John glared at the other man for this, and Dean was a bit startled to realize that there was real venom in that look. Damn, these stubborn old bastards really did want to kill each other. Then his father’s look went back to Dean, still hard, something in it that Dean didn’t quite recognize.
He puzzled at it for a few moments, worrying at it like a fish hooked through one lip. Finally, realization hit, and Dean took a startled step backward, almost dropping his pole in the process. That look his father had laid on him… It was…it was proprietary. So were the ones Jack kept giving him, though his were more laced with humor, John’s more deliberate and sustained. Both aimed at him, both equally guarded. Jealous.
“Oh my God!” Dean groaned, dropping his pole on purpose and digging his fingers into his hair, pressing his heels into his eyes so he wouldn’t have to look at them. “You’re competing over me! As if I was a girl and you both wanted into my pants!”
He lifted his hands just enough to sneak a peak at the two older men, and sure enough, they were both staring at him, guilty, caught in the act. No shame on their faces, though. Just a touch of embarrassment, but neither made any attempt to deny the facts. It was completely and unavoidably true.
“Oh, fuck me. You are! You totally are! You know what, if I was a girl and you were competing over me, this would be totally sexist. God, I don’t even know what to call this!” He flailed, momentarily at a loss for words. “It’s completely unnecessary! And stupid! And weird! And kind of gross, come to think of it.”
Dean stopped to breathe, feeling nauseated. John and Jack looked at each other, sort of shrugging, then back at him, in mirroring poses, standing in the water with their stupid boonies and their stupid faces.

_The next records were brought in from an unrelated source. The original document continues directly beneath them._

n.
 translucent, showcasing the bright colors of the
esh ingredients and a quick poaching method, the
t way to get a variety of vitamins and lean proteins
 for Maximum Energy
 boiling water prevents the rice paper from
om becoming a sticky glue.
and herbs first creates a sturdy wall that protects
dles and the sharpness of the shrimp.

Waiting for him to pick one, or something.
“God, you two. I don’t even know how to deal with this. I like you both, okay? Fuck. This is just too weird. I’m going to go wait in the truck. You…do whatever you have to do. Beat each other to a pulp or fish the river out, whatever.”

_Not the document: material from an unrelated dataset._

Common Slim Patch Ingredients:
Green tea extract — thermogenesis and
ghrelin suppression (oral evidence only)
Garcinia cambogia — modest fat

Dean paused at the picnic basket to scoop up a couple of leftover peanut butter sandwiches, because conflict always made him a little hungry, then stomped back toward the truck. The squelchy wet noises that his waders made at every step made the whole stomping thing a little ineffective, though. He took care not to look back.

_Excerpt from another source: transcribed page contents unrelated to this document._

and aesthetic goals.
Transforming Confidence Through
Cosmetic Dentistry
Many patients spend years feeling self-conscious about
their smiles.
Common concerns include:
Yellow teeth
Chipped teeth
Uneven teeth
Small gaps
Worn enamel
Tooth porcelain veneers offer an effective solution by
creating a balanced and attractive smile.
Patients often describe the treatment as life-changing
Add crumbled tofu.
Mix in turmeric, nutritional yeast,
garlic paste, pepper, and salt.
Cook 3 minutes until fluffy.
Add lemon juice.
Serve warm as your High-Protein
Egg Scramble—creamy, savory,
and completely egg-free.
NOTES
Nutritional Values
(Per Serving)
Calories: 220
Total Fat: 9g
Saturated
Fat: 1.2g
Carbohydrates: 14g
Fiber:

Back at Jack’s truck, he climbed in the back seat and flopped down, holding the sandwiches against his chest. Looked at them for a bit, so carefully wrapped in saran wrap and waxed paper, toasted whole wheat bread, dripping a little bit of crunchy peanut butter and thick strawberry preserves at the edges. (“A man’s PB&J,” Jack had called it, inordinately proud.)
He thought about his dad, so carefully alphabetizing Jack’s tackle boxes. Organizing things always made John sort of unreasonably happy, but he’d had no cause to do that. Except the fact that he was going fishing with his son and his son’s new friend, and maybe he had wanted to take ownership for a little bit of that, put the John Winchester stamp on something. Prove that he wasn’t just along for the ride.
Dean unwrapped the sandwich and took a big, hearty bite, chewing carefully, enjoying it. Something about it told him that Jack had made this sandwich just for him. He’d done a bunch of stuff for Dean over the past few days…cooked him waffles and steak and spaghetti, bandaged the cut on the back of his head, listened attentively to everything he had to say about things that shouldn’t exist. Held him while he knelt on the cold ground in a dark cemetery, shaking and shivering.
So yeah, maybe Jack had the right to feel a little proprietary. He had taken Dean into his life, and Jack O’Neill did not do that lightly. He held onto his friends with all the fierceness of a lion with his pride. And John Winchester was exactly the same, though his pride had been given to him by the woman he loved above all the world, not chosen through years of strife. Dean guessed he should have expected something like this to happen.
It was still stupid, though.
The inside of the truck was warm but not stuffy, spring sun angling through the windows, and Dean was dozing, one arm wrapped over his chest, one shielding his face, when he heard the footsteps approaching. Heard Jack and his dad stacking stuff in the bed, talking quietly, just a few words here and there and only when necessary. Well, at least they hadn’t killed each other. Yet.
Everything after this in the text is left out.